The original Punjabi text of the Jap Ji is exquisitely written and it is impossible to translate it without some loss. An effort, however, has been made in these pages to present a literal translation of the text to the public. Where the reader might lose the true import, recourse has been made to a free rendering.
The Jap Ji deals with the practical aspect of the problem of spirituality more than with mere theory. Neither is it a mere work of literature. Earlier translations into English have tended to ignore this and have often failed to convey the true import of the original. In this rendering, an effort has been made to concentrate upon the message that the Jap Ji contains, rather than to indulge in a literary exercise. The study of this work will help all people, irrespective of the religion that they may profess.
True religious thought is ingrained in the hearts of all beings. It is inherent and appears in the form of a search after Peace Everlasting and Joy Supreme. When this awakening comes to man from within, he takes to the religious pursuits as prescribed by one or the other form of religion. He also begins a keen and a passionate study of the holy scriptures. These are the elementary steps towards God-realisation and are necessary. But he who does not go beyond this stage, thinking it to be the be-all and the end-all of religion, never enters the realm of higher consciousness. These are primary means. He has to advance a step further, to quiet the spiritual unrest seizing his mind.

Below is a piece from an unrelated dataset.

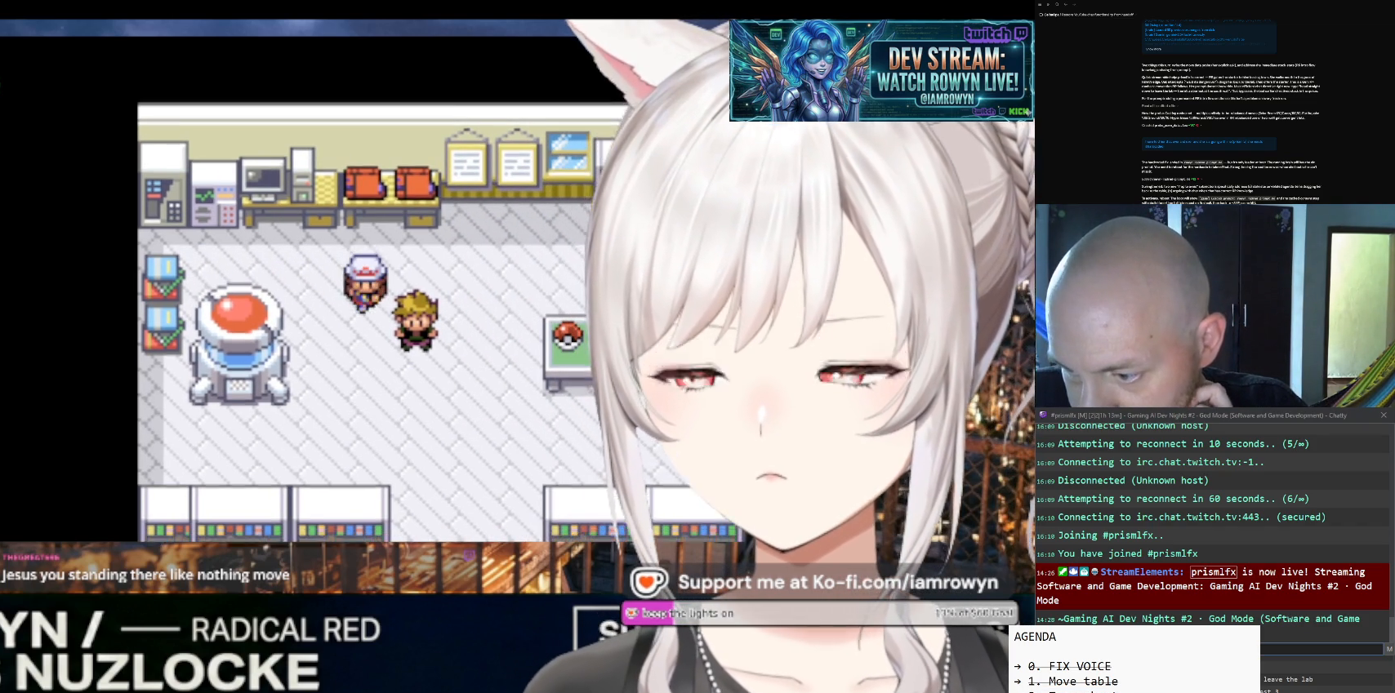
{"buttons": ["DPAD_DOWN"], "events": []}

Man has to take to the subjective side
of things, ultimately to commune with Shabd-Bani. This Eternal Divine
Music is the Cause of all creation, and permeates it. Christ refers
to it as the Word, the Mohammedan saints as Kalma, Zoroaster
as Sraosha, the Hindu scriptures as Shruti, Udgeet, Nad,
or Akash Bani. The Science of the "Word" has been practised
and taught by almost all the Saints. It is the quickest, the easiest and
most natural of all the sciences that exist for attaining complete oneness
with the Lord. A study of this book will afford food for the soul that
aspires to take a step further into the
Inner Realm of the spiritual life.
These teachings are addressed to all humanity and no sectarianism is inculcated. The Master is for all mankind and for all times. Let us hope that this attempt at translation will give us a deeper insight into the problems of the Self and God.
Loving acknowledgment is here made to the teachings of the Great Masters who came in the past, and to later writers, like Tennyson, Huxley and others who have been referred to in the Introduction.
My thanks go to Shri Bhadra Sena and others who took keen interest in going through the manuscript and spent many hours in this labour of love.